I primi azionisti del gruppo di telefonia sono altri: la famiglia Benetton, che sul totale del capitaleTelecom ha il 3,72% attraverso Olimpia, e lo 0,74% attraverso Pirelli. Eppure né Gilberto Benetton né Gianni Mion hanno mai ricoperto un ruolo esecutivo nel gruppo. Perché i Benetton delegano la gestione delle società agli amministratori che fanno quello di mestiere, in Autogrill e Autostrade, ma anche nell’azienda che porta il loro nome.

Rossi spianerà la strada ai Benetton

Tra i predecessori di Tronchetti, Roberto Colaninno è a capo di una finanziaria, acquista nel 2002 direttamente da Marco Tronchetti Provera, che da sola capitalizza quasi quanto la Camfin. Lorenzo Pelliccioli, che guida gli investimenti della famiglia De Agostini, ha fatto della Lottomatica (un’altra ex partecipazione del gruppo di tlc) un colosso da 5 miliardi di capitalizzazione.

A distanza di 5 anni dall’avvento di Tronchetti, con una Telecom che ha più debiti di allora e vale meno della metà, Colaninno e Peliccioli sono stati tanto capaci di creare valore da piccole aziende satellite dell’ex monopolista, Tronchetti Provera è andato alle corde di distruggerne per Telecom. Per questo, con ogni probabilità Guido Rossi già oggi rappresenta assai più che Tronchetti i primi azionisti veri di Telecom, cioè i Benetton.

E con ogni probabilità il suo vero mandato non sarà affatto di cedere asset di Telecom, ma di provare di qui al 6 ottobre, quando le due residue banche presenti in Olimpia – tra cui Intesa di Bazoli – dovranno uscire da Olimpia – a “pilotare” in Olimpia una crescita in grande stile dei Benetton stessi, e magari dei Drago che con Pelliccioli hanno fatto di De Agostini un gigante pieno di liquidità.

Alessandro Profumo e Cesare Geronzi sono molto interessati che sia la “loro” Mediobanca, a guidare la partita, non l’Intesa di Bazoli che ha ancora una bella indigestione da smaltire, e che è considerata troppo vicina alla Prodi-Bank che aspira tutto come carta assorbente.

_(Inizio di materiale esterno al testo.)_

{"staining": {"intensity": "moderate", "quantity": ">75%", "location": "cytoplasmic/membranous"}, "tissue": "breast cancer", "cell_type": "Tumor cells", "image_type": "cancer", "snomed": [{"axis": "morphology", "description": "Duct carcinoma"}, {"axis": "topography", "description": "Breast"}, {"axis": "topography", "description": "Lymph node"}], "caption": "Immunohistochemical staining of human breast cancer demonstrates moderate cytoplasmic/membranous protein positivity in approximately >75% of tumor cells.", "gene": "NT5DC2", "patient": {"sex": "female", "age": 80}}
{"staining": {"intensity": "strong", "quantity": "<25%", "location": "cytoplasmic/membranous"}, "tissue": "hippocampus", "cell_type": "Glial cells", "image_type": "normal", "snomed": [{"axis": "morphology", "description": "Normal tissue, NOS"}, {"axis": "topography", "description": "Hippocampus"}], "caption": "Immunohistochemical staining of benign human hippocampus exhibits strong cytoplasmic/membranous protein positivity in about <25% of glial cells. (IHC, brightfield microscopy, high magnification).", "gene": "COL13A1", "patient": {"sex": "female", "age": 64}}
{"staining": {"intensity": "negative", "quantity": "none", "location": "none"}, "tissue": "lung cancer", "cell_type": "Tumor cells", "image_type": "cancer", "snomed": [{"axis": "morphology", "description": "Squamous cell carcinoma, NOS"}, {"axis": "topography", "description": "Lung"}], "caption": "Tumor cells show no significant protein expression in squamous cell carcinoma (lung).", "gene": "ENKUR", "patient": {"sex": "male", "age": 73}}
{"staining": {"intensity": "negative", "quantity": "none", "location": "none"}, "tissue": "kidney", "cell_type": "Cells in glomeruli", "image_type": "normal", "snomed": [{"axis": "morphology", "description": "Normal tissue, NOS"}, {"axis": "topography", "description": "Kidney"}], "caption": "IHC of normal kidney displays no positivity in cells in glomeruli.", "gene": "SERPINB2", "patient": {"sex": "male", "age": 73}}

Ma è solo una previsione.

Ne vedremo ancora delle belle, tra premier ex liberalizzatori a parole e di fatto statalisti, nemici dichiarati del conflitto d’interesse a cavallo però di mille selle, capitalisti indebitati che non vogliono perdere la faccia, Rcs in un angolo pronta a essere coinvolta, banchieri che diffidano della maxi banca appena nata, freschi spodestati di autostrade e vecchi protagonisti di Mani Pulite come Di Pietro. Un ultimo fischio: Berlusconi stai attento. Tra loro, son tutti divisi. Ma, contro Mediaset, son tutti uniti.